There's a lot of talk about Biden's son, that Biden stopped the prosecution and a lot of people want to find out about that so whatever you can do with the Attorney General would be great. Biden went around bragging that he stopped the prosecution so if you can look into it... It sounds horrible to me.

Trump does not detail any particulars, but Biden had bragged, in public no less, about his ability as Obama’s point man on Ukraine to demand a quid pro quo for American aid. “I looked at them,” Biden boasted, “and said, ‘If the prosecutor is not fired, you’re not getting the money.’” As Biden explained, that money was a billion-dollar loan guarantee, which in fact was granted only after said prosecutor was fired. Nor was this demand a spur of the moment decision. Biden was in charge of the Ukraine portfolio and was in Kiev for the twelfth or thirteenth time. He scoffed that the Ukrainians asked for presidential confirmation of Biden’s demand, to which Biden answered, call him yourself.
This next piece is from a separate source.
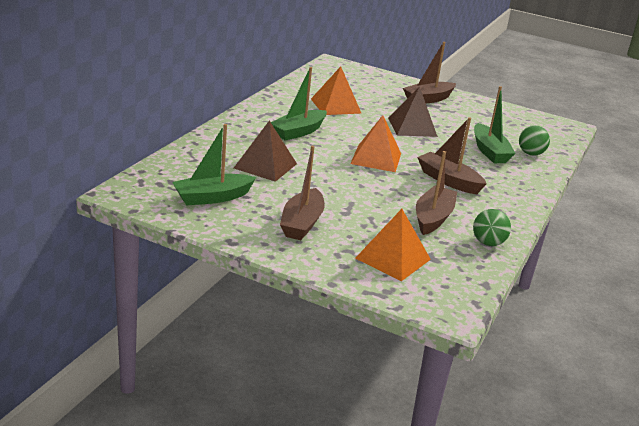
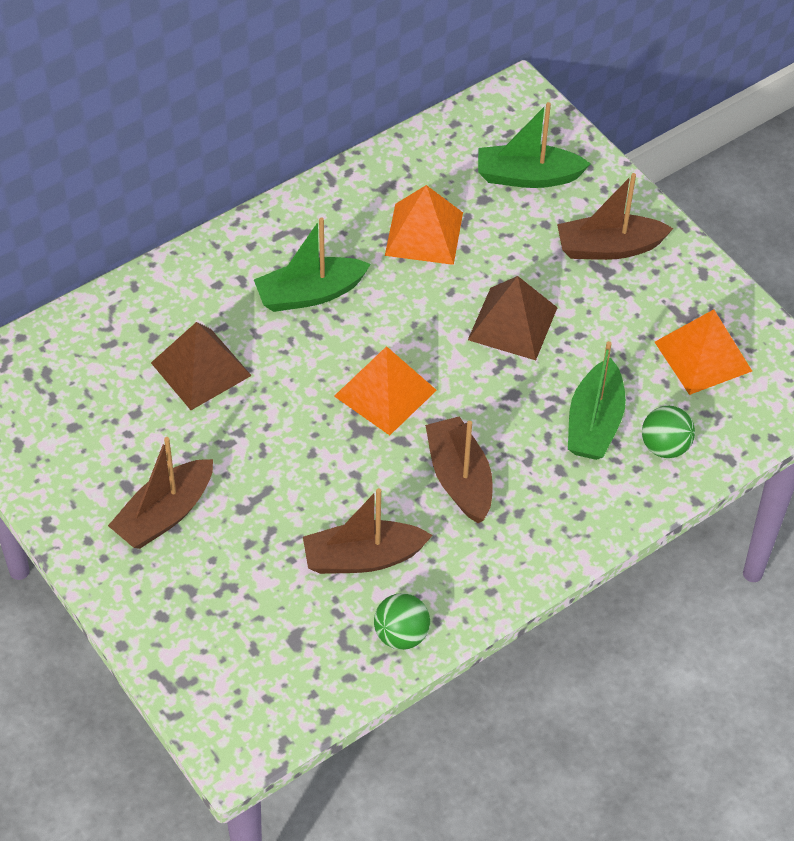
camera: 30 degrees right, 25 degrees up
(212, 197) = (80, 423): green boat -> green boat (527, 176)
(393, 258) = (237, 623): orange pyramid -> orange pyramid (703, 356)
(433, 218) = (363, 558): brown boat -> brown boat turned 150 degrees counterclockwise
What Biden did not mention in his clip, however, was that his son Hunter was a director of the Ukrainian private gas company Burisma for the salary of $50,000 per month while the company was under investigation by that same prosecutor. There is an extensive dispute as to whether Biden sought to derail a dangerous prosecution, or to facilitate the appointment of a better prosecutor to put the screws on Burisma, or to just simply drop the matter altogether.
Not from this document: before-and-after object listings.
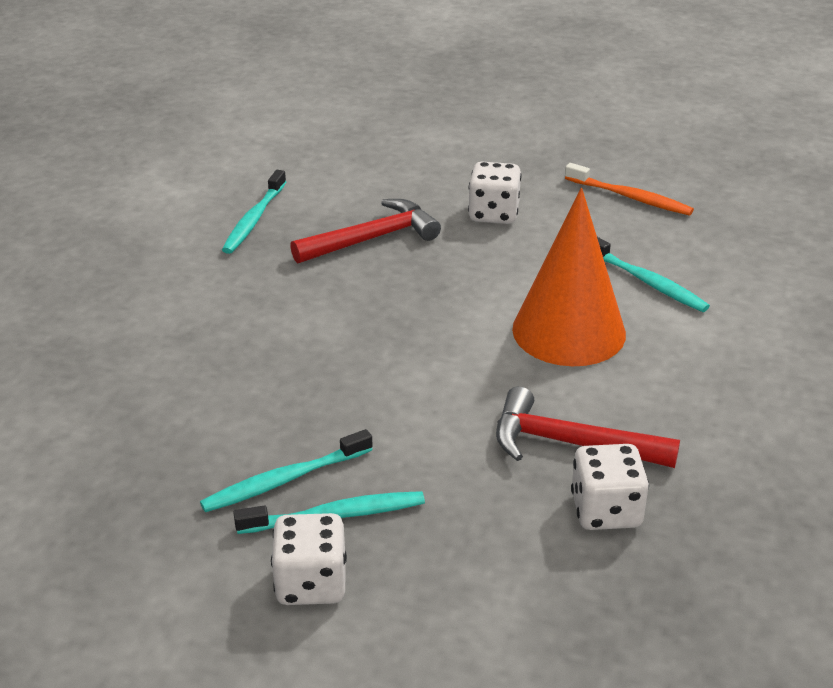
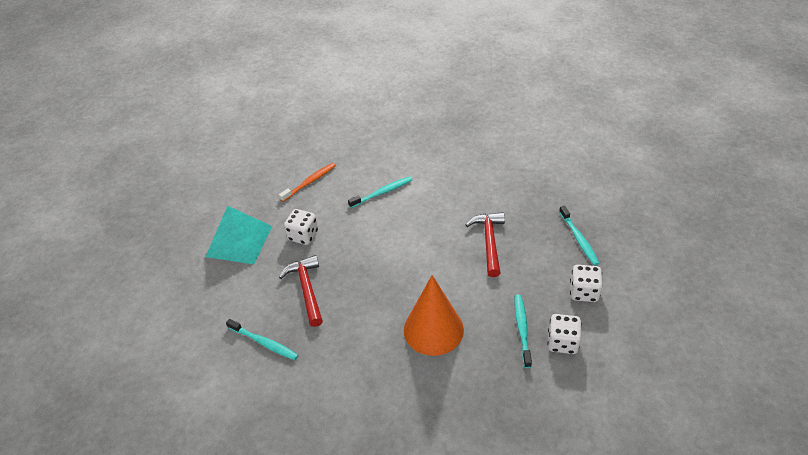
camera: 75 degrees left, 10 degrees up
(285, 480) = (496, 346): turquoise toothbrush -> turquoise toothbrush (579, 239)
(457, 158) = (239, 241): none -> turquoise pyramid
(568, 331) = (411, 227): orange cone -> orange cone (433, 329)
(570, 444) = (489, 242): red hammer -> red hammer turned 150 degrees clockwise
(606, 511) = (531, 239): white dice -> white dice (583, 292)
But it is important not to lose sight of three key points.

First, it is usually uncommon for any foreigner to interfere in internal decisions. Indeed, a former Prime Minister of the Ukraine now wants to investigate Hunter Biden for possible violations of Ukrainian law.

Second, as it has been argued, and disputed, Hunter Biden did not violate any laws by being on Burisma’s Board. But legal or not, as Bill Maher recently fulminated, hiring him at all for such an outlandish payoff suggests a conflict of interest and an attempt to gain influence with a powerful father. Joe Biden will probably suffer from negative political fallout as he now must engage in damage control just when he is falling behind his more progressive challengers.

Third, all lingering uncertainty about the legal issues puts the Trump inquiry into perspective: just why is it an impeachable offense to ask about a dubious relationship that implicates both nations? There is no way to read Trump’s question as asking for the Ukrainians to dig up dirt on Biden. Impeachment is the ultimate constitutional sanction, and it should never rest on ugly innuendo and fanciful implication. For Democrats to pursue the risky impeachment option shows more about their frenzied collective state of mind than it does about Trump’s many foibles. Democratic grievances about Trump should be resolved on election day. In reality, partisan gambits such as this are only more likely to improve, not hurt, Trump’s odds of reelection.